▸ **WORK REQUIRED**
Every line of the material below should be output exactly as written, with the images skipped.

[GIVEN DATA Boundary: Start]

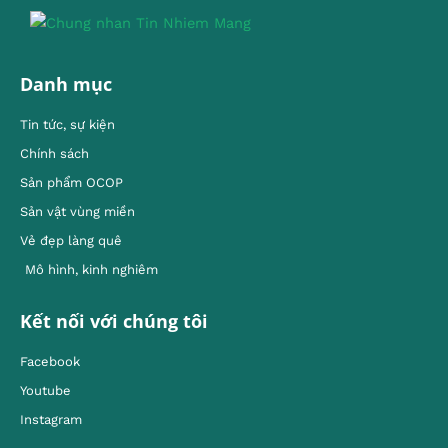
Danh mục
Tin tức, sự kiện
Chính sách
Sản phẩm OCOP
Sản vật vùng miền
Vẻ đẹp làng quê
Mô hình, kinh nghiêm
Kết nối với chúng tôi
Facebook
Youtube
Instagram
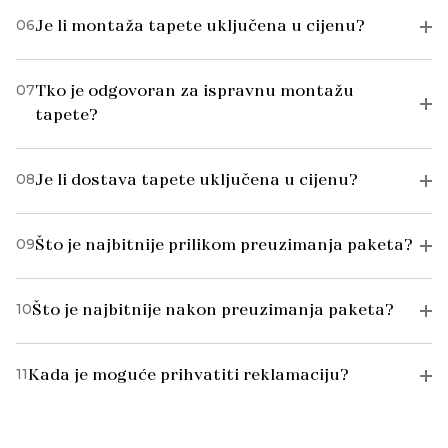
06
Je li montaža tapete uključena u cijenu?
07
Tko je odgovoran za ispravnu montažu
tapete?
08
Je li dostava tapete uključena u cijenu?
09
Što je najbitnije prilikom preuzimanja paketa?
10
Što je najbitnije nakon preuzimanja paketa?
11
Kada je moguće prihvatiti reklamaciju?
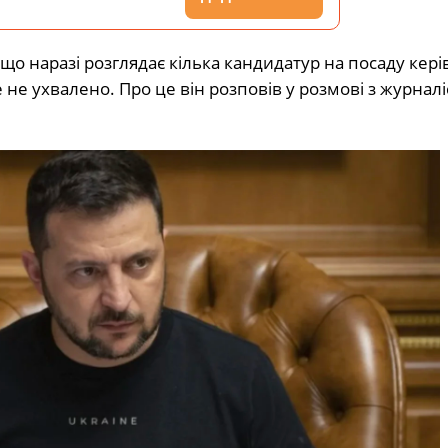
що наразі розглядає кілька кандидатур на посаду кері
не ухвалено. Про це він розповів у розмові з журналі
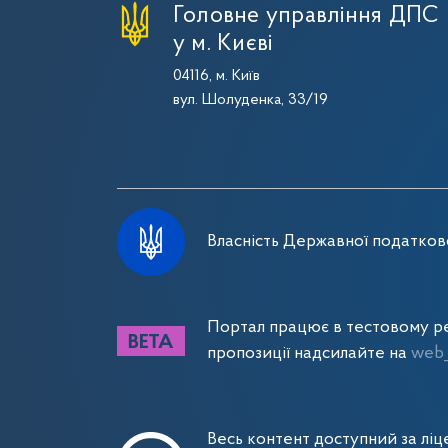
Головне управління ДПС
у м. Києві
04116, м. Київ
вул. Шолуденка, 33/19
Власність Державної податково
Портал працює в тестовому ре
пропозиції надсилайте на
web_
Весь контент доступний за лі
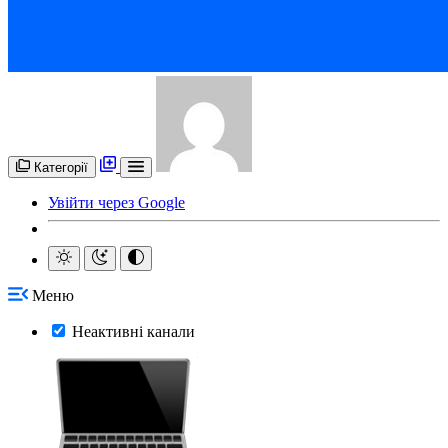
Категорії
Увійти через Google
Меню
Неактивні канали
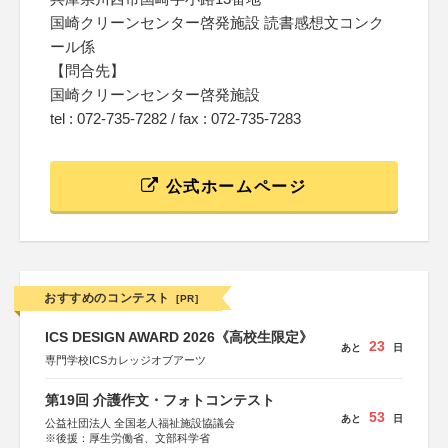
国崎クリーンセンター啓発施設 読書感想文コンク
ール係
【問合先】
国崎クリーンセンター啓発施設
tel : 072-735-7282 / fax : 072-735-7283
公式ホームページ
おすすめのコンテスト
[PR]
ICS DESIGN AWARD 2026《高校生限定》
23
あと
日
専門学校ICSカレッジオブアーツ
第19回 介護作文・フォトコンテスト
53
あと
日
公益社団法人 全国老人福祉施設協議会
※後援：厚生労働省、文部科学省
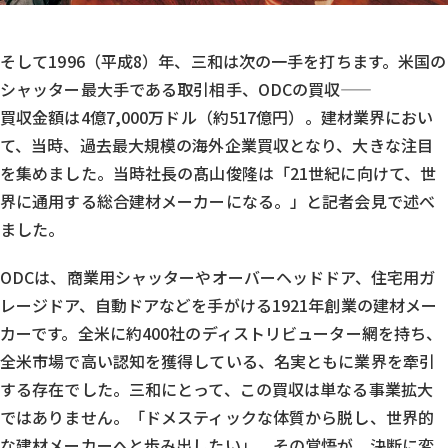
そして1996（平成8）年、三和は次の一手を打ちます。米国の
シャッター最大手である取引相手、ODCの買収——
買収金額は4億7,000万ドル（約517億円）。建材業界におい
て、当時、過去最大規模の海外企業買収となり、大きな注目
を集めました。当時社長の髙山俊隆は「21世紀に向けて、世
界に通用する総合建材メーカーになる。」と記者会見で述べ
ました。
ODCは、商業用シャッターやオーバーヘッドドア、住宅用ガ
レージドア、自動ドアなどを手がける1921年創業の建材メー
カーです。全米に約400社のディストリビューター網を持ち、
全米市場で高い認知を獲得している、名実ともに業界を牽引
する存在でした。三和にとって、この買収は単なる事業拡大
ではありません。「ドメスティックな体質から脱し、世界的
な建材メーカーへと歩み出したい」。その覚悟が、決断に変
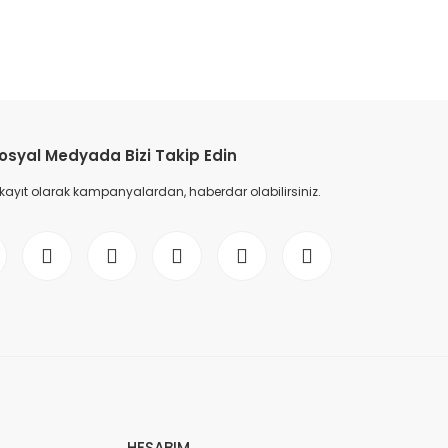
osyal Medyada Bizi Takip Edin
 kayıt olarak kampanyalardan, haberdar olabilirsiniz.
HESABIM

[GIVEN DATA Boundary: End]

▸ **ANSWER SECTION**
Danh mục
Tin tức, sự kiện
Chính sách
Sản phẩm OCOP
Sản vật vùng miền
Vẻ đẹp làng quê
Mô hình, kinh nghiêm
Kết nối với chúng tôi
Facebook
Youtube
Instagram
06
Je li montaža tapete uključena u cijenu?
07
Tko je odgovoran za ispravnu montažu
tapete?
08
Je li dostava tapete uključena u cijenu?
09
Što je najbitnije prilikom preuzimanja paketa?
10
Što je najbitnije nakon preuzimanja paketa?
11
Kada je moguće prihvatiti reklamaciju?
що наразі розглядає кілька кандидатур на посаду кері
не ухвалено. Про це він розповів у розмові з журналі
Головне управління ДПС
у м. Києві
04116, м. Київ
вул. Шолуденка, 33/19
Власність Державної податково
Портал працює в тестовому ре
пропозиції надсилайте на
web_
Весь контент доступний за лі
Категорії
Увійти через Google
Меню
Неактивні канали
国崎クリーンセンター啓発施設 読書感想文コンク
ール係
【問合先】
国崎クリーンセンター啓発施設
tel : 072-735-7282 / fax : 072-735-7283
公式ホームページ
おすすめのコンテスト
[PR]
ICS DESIGN AWARD 2026《高校生限定》
23
あと
日
専門学校ICSカレッジオブアーツ
第19回 介護作文・フォトコンテスト
53
あと
日
公益社団法人 全国老人福祉施設協議会
※後援：厚生労働省、文部科学省
そして1996（平成8）年、三和は次の一手を打ちます。米国の
シャッター最大手である取引相手、ODCの買収——
買収金額は4億7,000万ドル（約517億円）。建材業界におい
て、当時、過去最大規模の海外企業買収となり、大きな注目
を集めました。当時社長の髙山俊隆は「21世紀に向けて、世
界に通用する総合建材メーカーになる。」と記者会見で述べ
ました。
ODCは、商業用シャッターやオーバーヘッドドア、住宅用ガ
レージドア、自動ドアなどを手がける1921年創業の建材メー
カーです。全米に約400社のディストリビューター網を持ち、
全米市場で高い認知を獲得している、名実ともに業界を牽引
する存在でした。三和にとって、この買収は単なる事業拡大
ではありません。「ドメスティックな体質から脱し、世界的
な建材メーカーへと歩み出したい」。その覚悟が、決断に変
osyal Medyada Bizi Takip Edin
 kayıt olarak kampanyalardan, haberdar olabilirsiniz.
HESABIM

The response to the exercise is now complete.